*** Opening Text shown ***
While we are prohibiting the free market from working its invisible-hand magic, people (mostly hospitals and insurance companies) are paying more for annual dialysis treatment than a kidney operation costs. According to Michele Goodwin, a law school professor, Medicaid paid $60,000 to $90,000 per annual dialysis treatment in 2006 compared to $70,000 or so for a kidney transplant.[11] Her plan was to unleash federalism and let states determine whether to allow their residents to buy and sell organs.
One country already allows its citizens to buy and sell kidneys. Not surprisingly, if you believe that supply and demand equalize when they are allowed to, that country has no waiting list and a price per kidney of approximately $5,000. What is surprising is that the country with no waiting list is not a member of the enlightened West; it is Iran. https://www.statnews.com/2016/08/25/organ-donation-kidneys-iran/ There is legitimate criticism that allowing the sale of organs might impose undue burdens on the poor – who can be imprisoned in Iran for failure to pay debt. But at a minimum, a legal market, with whatever flaws are endemic to it, is better than allowing a black market to expand.
Our country has advocates of a free market solution. J.H. Huebert, wrote in 2007 that “Congress could end the shortage [of organs for transplant] right now by repealing the ban on organ sales. Until it does, it will have the blood on its hands of those 6,000 people who die each year.[12] See also https://www.forbes.com/sites/realspin/2012/12/12/to-save-lives-allow-individuals-to-sell-their-organs/#13b190ae5627
Count me among the Americans who believe we should embrace a free market for the sale of kidneys – as a test case. Safeguards could be built in to the system, which already has substantial constrictions based on health and safety. Ethical considerations have delayed an obvious solution for too long and to me are of little moment compared to substantially enhancing the lives of the 93,000 Americans currently awaiting a kidney transplant,[13] while the other 300,000,000 of us walk around with a kidney to spare.
[1] The egomaniacal William Evelyn “Bill” McNeal, portrayed hilariously by Phil Harman on NewsRadio, once received a review that described him as “adequate.” For the rest of the episode, he raved about his adequatulance and his adequasivity. https://www.youtube.com/watch?v=WOxpuKXhlss
[2] https://en.wikipedia.org/wiki/National_Organ_Transplant_Act_of_1984
[3] Toledo Blade editorial on March 23, 1998, quoting an unnamed “assistant professor of surgery at Washington University School of Medicine.”
*** Closing Text shown ***
#### Action item A
Answer these questions from the organ-sales text, with one answer per line marked to match:
(i) According to Michele Goodwin, how much did Medicaid pay per annual dialysis treatment in 2006?
(ii) Which country allows its citizens to buy and sell kidneys, and what is the approximate price per kidney there?
(iii) How many Americans are currently awaiting a kidney transplant?
#### Action item B
Summarize the organ-sales text in two sentences.
*** Opening Exercise data ***
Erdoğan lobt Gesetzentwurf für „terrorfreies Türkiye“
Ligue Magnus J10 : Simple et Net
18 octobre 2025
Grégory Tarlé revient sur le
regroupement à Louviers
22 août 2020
*** Closing Exercise data ***
*** Opening Exercise data ***
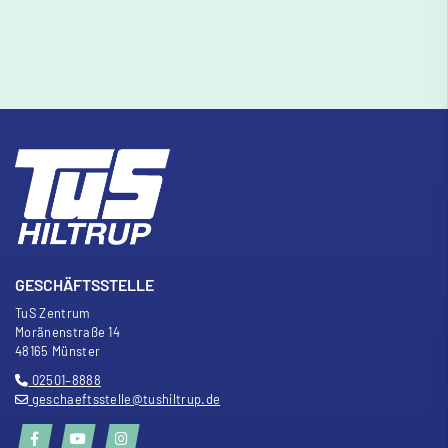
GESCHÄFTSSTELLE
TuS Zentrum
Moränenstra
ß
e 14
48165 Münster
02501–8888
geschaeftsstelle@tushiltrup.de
*** Closing Exercise data ***
#### Exercise answer A
(i) $60,000 to $90,000
(ii) Iran, at approximately $5,000 per kidney
(iii) 93,000

#### Exercise answer B
The organ-sales text says that people pay more for annual dialysis than a kidney operation costs, and that Iran, which lets its citizens buy and sell kidneys, has no waiting list and a price of about $5,000 per kidney. The writer supports a free market for kidney sales in the United States as a test case, with safeguards, to help the 93,000 Americans awaiting a kidney transplant.